Commonwealth v. Shockley

Dissenting Opinion by

Mr. Justice Roberts:

The majority opinion correctly states “If Shockley did not knowingly and intelligently plead guilty, the plea is a nullity and a new trial would be required. And where this issue is properly raised in a petition seeking post-conviction relief, a hearing must be held to determine the validity of the plea, unless the record of the plea proceedings clearly demonstrates that the plea was intelligently and knowingly entered.” But at this point the majority and I part company. For they conclude “in the instant case no hearing was required on this question, because the record of the plea proceedings establishes beyond question the validity of the plea and completely refutes Shockley’s present assertion to the contrary.”

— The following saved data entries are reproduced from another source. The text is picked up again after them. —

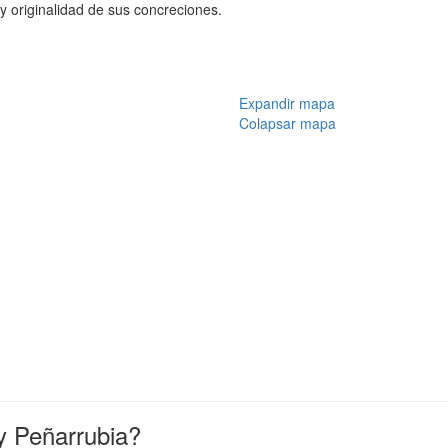
 y originalidad de sus concreciones.
Expandir mapa
Colapsar mapa
y Peñarrubia?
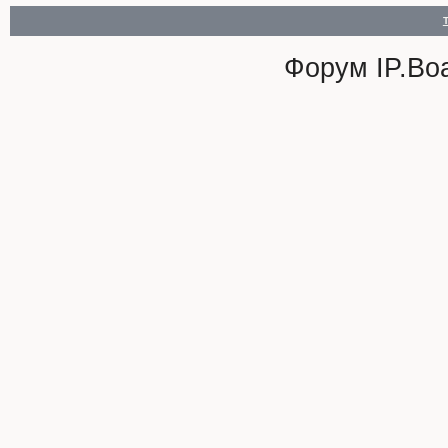
Форум
IP.Bo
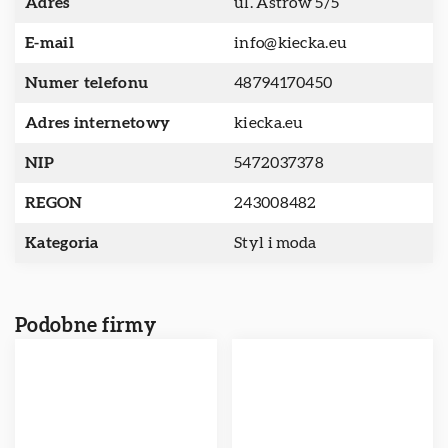
Adres
ul. Astrów 5/5
E-mail
info@kiecka.eu
Numer telefonu
48794170450
Adres internetowy
kiecka.eu
NIP
5472037378
REGON
243008482
Kategoria
Styl i moda
Podobne firmy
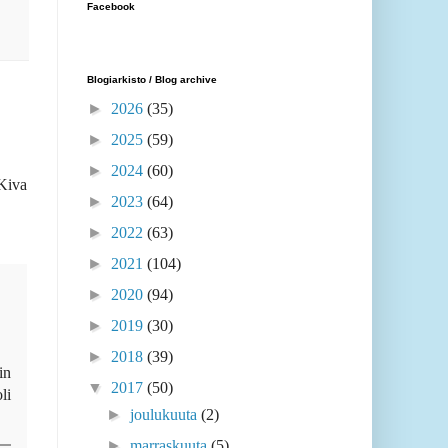
Facebook
Blogiarkisto / Blog archive
►
2026
(35)
►
2025
(59)
►
2024
(60)
 Kiva
►
2023
(64)
►
2022
(63)
►
2021
(104)
►
2020
(94)
►
2019
(30)
►
2018
(39)
in
▼
2017
(50)
li
►
joulukuuta
(2)
►
marraskuuta
(5)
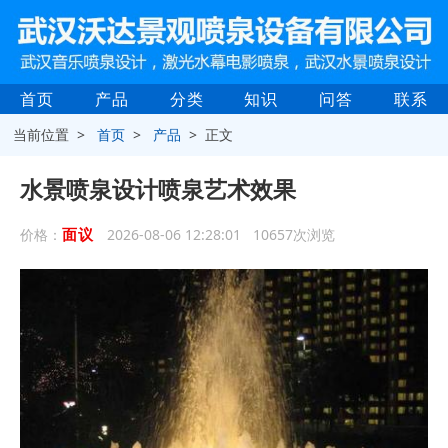
首页
产品
分类
知识
问答
联系
当前位置 >
首页
>
产品
> 正文
水景喷泉设计喷泉艺术效果
面议
价格：
2026-08-06 12:28:01 10657次浏览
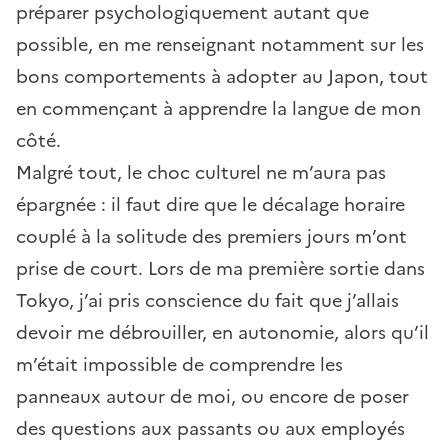
préparer psychologiquement autant que
possible, en me renseignant notamment sur les
bons comportements à adopter au Japon, tout
en commençant à apprendre la langue de mon
côté.
Malgré tout, le choc culturel ne m’aura pas
épargnée : il faut dire que le décalage horaire
couplé à la solitude des premiers jours m’ont
prise de court. Lors de ma première sortie dans
Tokyo, j’ai pris conscience du fait que j’allais
devoir me débrouiller, en autonomie, alors qu’il
m’était impossible de comprendre les
panneaux autour de moi, ou encore de poser
des questions aux passants ou aux employés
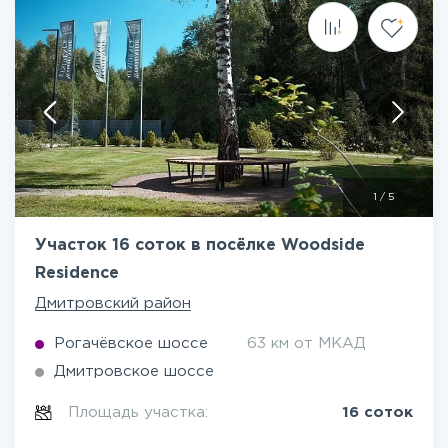
1
/
5
Участок 16 соток в посёлке Woodside
Residence
Дмитровский район
Рогачёвское шоссе
63 км от МКАД
Дмитровское шоссе
Площадь участка:
16 соток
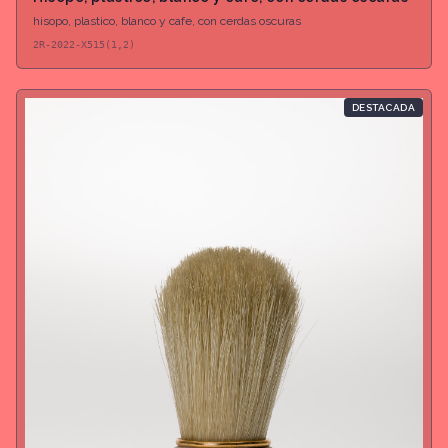
hisopo, plastico, blanco y cafe, con cerdas oscuras
2R-2022-X515(1,2)
DESTACADA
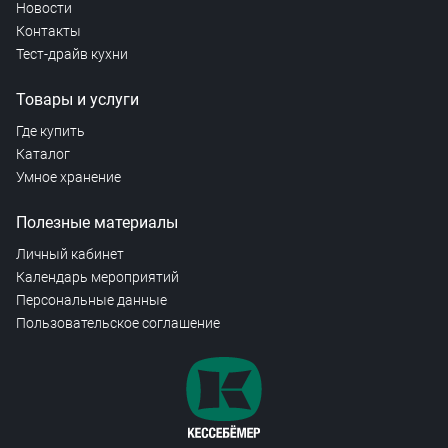
Новости
Контакты
Тест-драйв кухни
Товары и услуги
Где купить
Каталог
Умное хранение
Полезные материалы
Личный кабинет
Календарь мероприятий
Персональные данные
Пользовательское соглашение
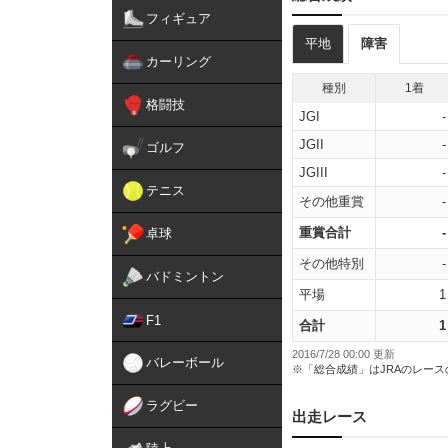
フィギュア
平地
障害
カーリング
種別
1着
格闘技
JGI
-
JGII
-
ゴルフ
JGIII
-
テニス
その他重賞
-
重賞合計
-
卓球
その他特別
-
バドミントン
平場
1
F1
合計
1
2016/7/28 00:00 更新
バレーボール
※「総合成績」はJRAのレー
ラグビー
出走レース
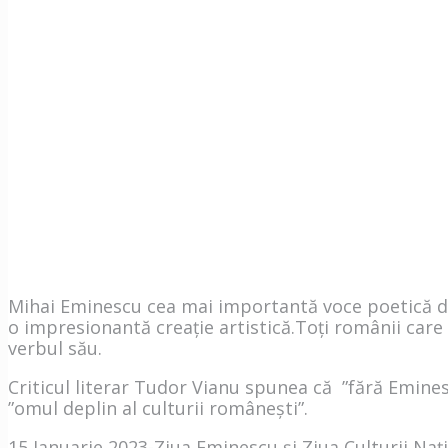
Mihai Eminescu cea mai importantă voce poetică din 
o impresionantă creație artistică.Toți românii care l
verbul său.
Criticul literar Tudor Vianu spunea că ”fără Emines
”omul deplin al culturii românești”.
15 Ianuarie 2023-Ziua Eminescu și Ziua Culturii Naț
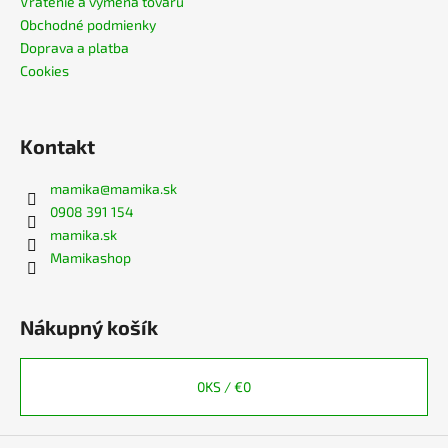
Vrátenie a výmena tovaru
č
a
Obchodné podmienky
m
Doprava a platba
e
Cookies
TRIČKO
Kontakt
NA
DOJČENIE
FLORA
mamika
@
mamika.sk
€44,99
0908 391 154
mamika.sk
Mamikashop
Nákupný košík
0
KS /
€0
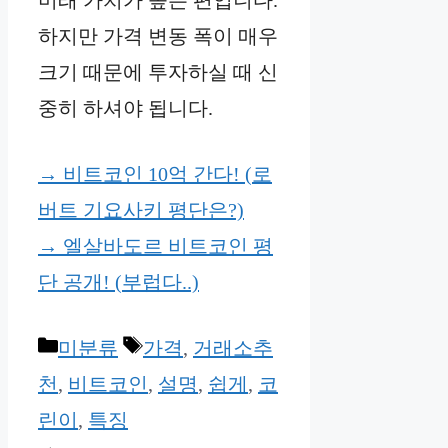
하지만 가격 변동 폭이 매우
크기 때문에 투자하실 때 신
중히 하셔야 됩니다.
→ 비트코인 10억 간다! (로
버트 기요사키 평단은?)
→ 엘살바도르 비트코인 평
단 공개! (부럽다..)
Categories
Tags
미분류
가격
,
거래소추
천
,
비트코인
,
설명
,
쉽게
,
코
린이
,
특징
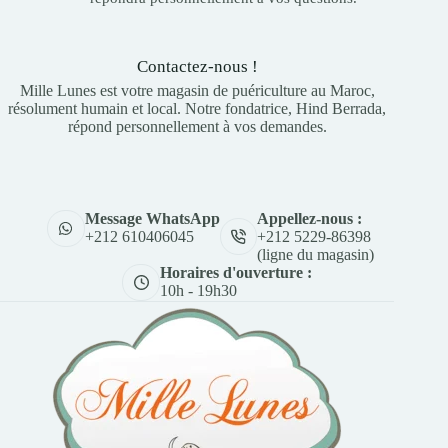
Contactez-nous !
Mille Lunes est votre magasin de puériculture au Maroc,
résolument humain et local. Notre fondatrice, Hind Berrada,
répond personnellement à vos demandes.
Appellez-nous :
Message WhatsApp
+212 5229-86398
+212 610406045
(ligne du magasin)
Horaires d'ouverture :
10h - 19h30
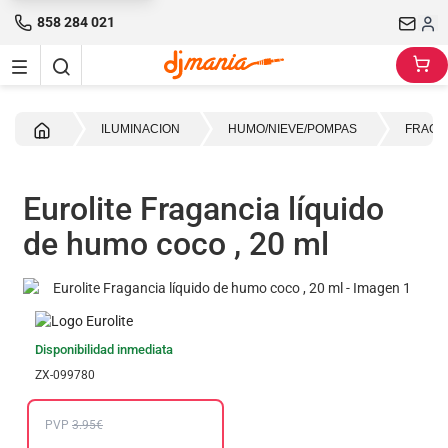
858 284 021
Inicio
ILUMINACION
HUMO/NIEVE/POMPAS
FRAGA
Eurolite Fragancia líquido
de humo coco , 20 ml
Disponibilidad inmediata
ZX-099780
PVP
3.95€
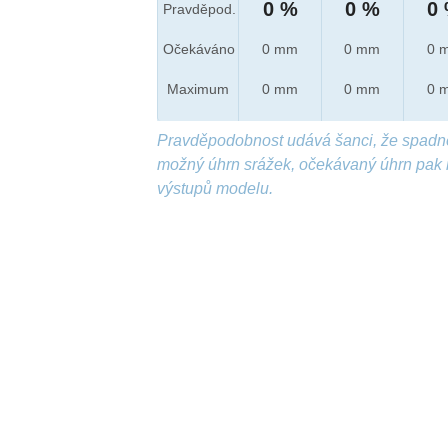
0 %
0 %
0
Pravděpod.
Očekáváno
0 mm
0 mm
0 
Maximum
0 mm
0 mm
0 
Pravděpodobnost udává šanci, že spadn
možný úhrn srážek, očekávaný úhrn pak 
výstupů modelu.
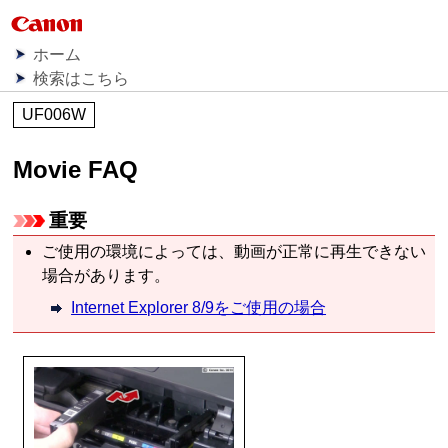
ホーム
検索はこちら
UF006W
Movie FAQ
重要
ご使用の環境によっては、動画が正常に再生できない
場合があります。
Internet Explorer 8/9をご使用の場合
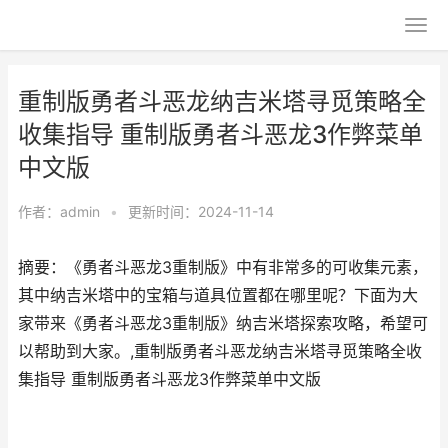
重制版勇者斗恶龙纳吉米塔寻觅策略全
收集指导 重制版勇者斗恶龙3作弊菜单
中文版
作者：
admin
•
更新时间：2024-11-14
摘要：《勇者斗恶龙3重制版》中有非常多的可收集元素，
其中纳吉米塔中的宝箱与道具位置都在哪里呢？下面为大
家带来《勇者斗恶龙3重制版》纳吉米塔探索攻略，希望可
以帮助到大家。,重制版勇者斗恶龙纳吉米塔寻觅策略全收
集指导 重制版勇者斗恶龙3作弊菜单中文版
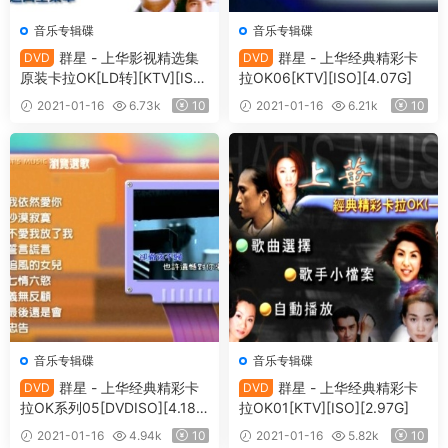
音乐专辑碟
音乐专辑碟
群星 - 上华影视精选集
群星 - 上华经典精彩卡
DVD
DVD
原装卡拉OK[LD转][KTV][ISO]
拉OK06[KTV][ISO][4.07G]
[7.6GB]
2021-01-16
6.73k
10
2021-01-16
6.21k
10
音乐专辑碟
音乐专辑碟
群星 - 上华经典精彩卡
群星 - 上华经典精彩卡
DVD
DVD
拉OK系列05[DVDISO][4.18
拉OK01[KTV][ISO][2.97G]
G]
2021-01-16
4.94k
10
2021-01-16
5.82k
10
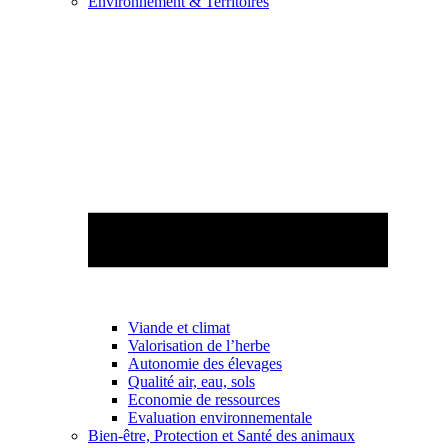
Environnement & Territoires
Viande et climat
Valorisation de l’herbe
Autonomie des élevages
Qualité air, eau, sols
Economie de ressources
Evaluation environnementale
Bien-être, Protection et Santé des animaux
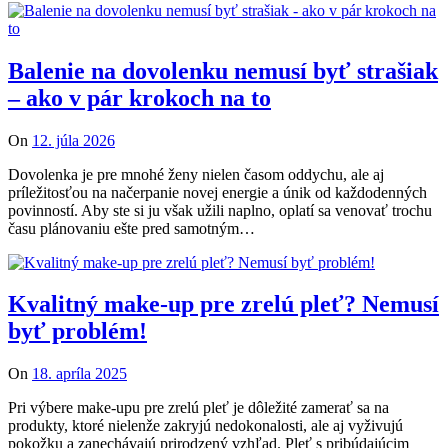
Balenie na dovolenku nemusí byť strašiak
– ako v pár krokoch na to
On
12. júla 2026
Dovolenka je pre mnohé ženy nielen časom oddychu, ale aj
príležitosťou na načerpanie novej energie a únik od každodenných
povinností. Aby ste si ju však užili naplno, oplatí sa venovať trochu
času plánovaniu ešte pred samotným…
Kvalitný make-up pre zrelú pleť? Nemusí
byť problém!
On
18. apríla 2025
Pri výbere make-upu pre zrelú pleť je dôležité zamerať sa na
produkty, ktoré nielenže zakryjú nedokonalosti, ale aj vyživujú
pokožku a zanechávajú prirodzený vzhľad. Pleť s pribúdajúcim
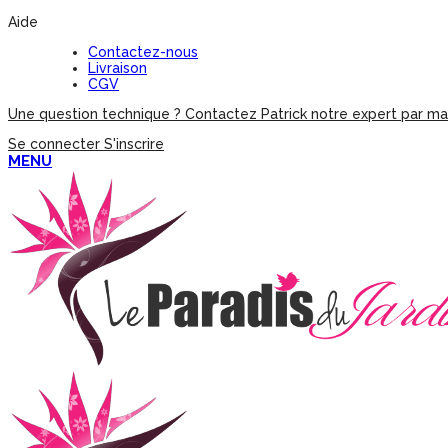
Aide
Contactez-nous
Livraison
CGV
Une question technique ? Contactez Patrick notre expert par mai
Se connecter
S'inscrire
MENU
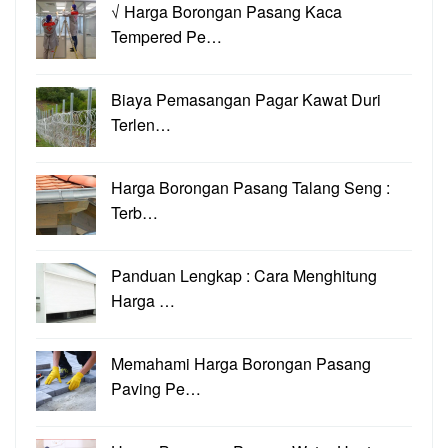
√ Harga Borongan Pasang Kaca
Tempered Pe…
Biaya Pemasangan Pagar Kawat Duri
Terlen…
Harga Borongan Pasang Talang Seng :
Terb…
Panduan Lengkap : Cara Menghitung
Harga …
Memahami Harga Borongan Pasang
Paving Pe…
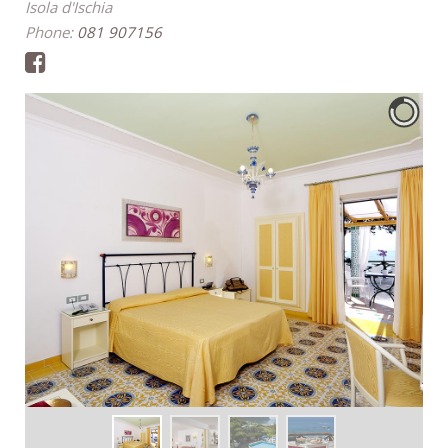
Isola d'Ischia
Phone:
081 907156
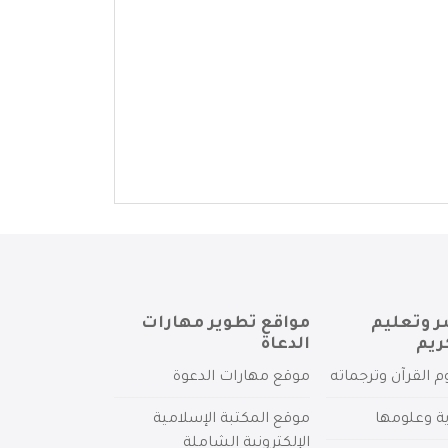
ر وتعليم
مواقع تطوير مهارات
ريم
الدعاة
م القرآن وترجماته
موقع مهارات الدعوة
ية وعلومها
موقع المكتبة الإسلامية
الإلكترونية الشاملة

A simple examination of the colloquy as quoted in the majority opinion easily demonstrates that there is no evidence in the record to indicate that the plea was entered “intelligently and knowingly.” If the present record establishes anything, it is only that the plea was entered voluntarily. But in order for a plea to be valid, it must be more than voluntary; it must be intelligently and knowingly entered. See Commonwealth v. Stokes, 426 Pa. 265, 232 A. 2d 193 (1967) ; ABA Minimum Standards, Pleas of Guilty, §1.5 (Tent. Draft, Feb. 1967). Therefore, appellant has fulfilled the requirements of §9 of the Post Conviction Hearing Act, 19 P.S. §1180-9, and is entitled to a hearing at which he should be given an opportunity to prove that his plea was not knowingly and intelligently entered. Since the disposition of the majority ignores the need for such a hearing, I respectfully dissent.